Anyway. Math is a subject that you cannot understand unless you understand all of the stuff that came before. Don't know how to divide? Good luck struggling through the rest of your arithmetic lessons without that. Didn't quite grasp the definition of a derivative in Calc I? Whoops you go back to that in Calc III for stuff you can't do with derivation shortcuts, GUESS YOU'RE FUCKED.

It doesn't help that most math teachers are really terrible at explaining math to people who don't already know what they're talking about. It really doesn't help that a lot of elementary school teachers - you know, the ones teaching kids the fundamentals that are vital for everyday life? - also grew up hating math, so they did the bare minimum in college and then have to turn around and TEACH IT.

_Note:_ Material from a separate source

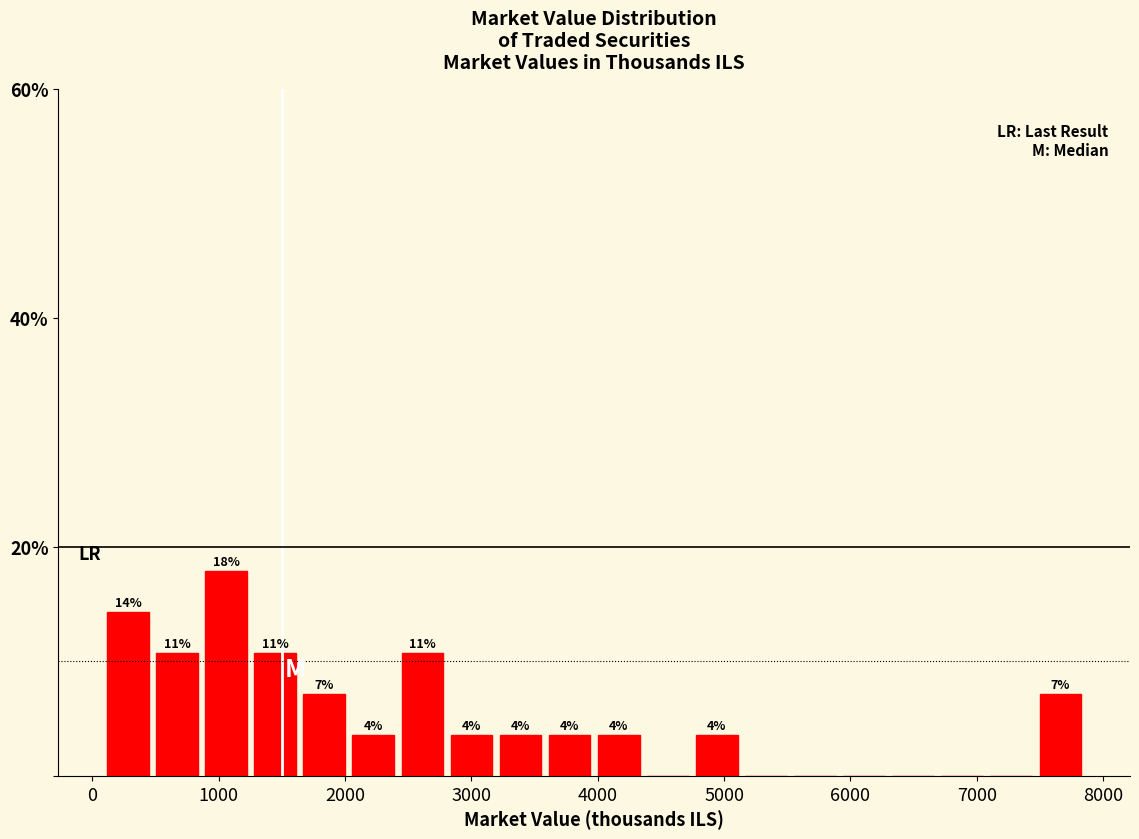

Around what value on the x-axis is the tallest bar? Give the approximate position of its centre, as read against the axis.

1100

So the cycle looks something like this:

• Bad math teachers make kids hate math
• Kids grow up hating math
• Young adults go to college and become teachers who hate math
• Teachers who hate math are bad math teachers
• Bad math teachers make kids hate math
• ad nauseum

Well, math is fucking awesome, and it doesn't deserve that treatment. It deserves a fair chance, and I am here to pick up the slack for your inadequate math teachers. BECAUSE I AM SO GENEROUS.

WHAT YOU CAN EXPECT FROM THIS BLOG:

• Math.
• NOT sounding like a fucking textbook - seriously nobody actually does math like that; textbook writers have sold their souls to demons for the complete inability to do anything like a normal person
• Explanations of why, instead of expecting rote memorization of technique
• Low level math stuff like arithmetic as well as higher level stuff - don't worry, I'll mark it, so you won't be sitting there flinching at every use of an integral sign and wondering why nothing about your life makes sense anymore
• Belligerence and probably a lot of swearing, uhhh, if you didn't notice already

Some ground rules:

• Don't be a dick
• I get to be a dick, though. DEAL WITH IT.
• If you're not clear on an explanation, ask. I'm belligerant but informative, and I'll edit posts for clarity and to answer questions.
• Feel free to suggest topics for future posts in the comments. No guarantee I'll write them but ideas are welcome.
• I probably won't respond to comments except to answer math questions so don't expect it.
• This will be on the test.

P.S. if you're British you can just pretend I said "maths" all over this post. It's okay, I'm sure you're imaginative enough to handle that.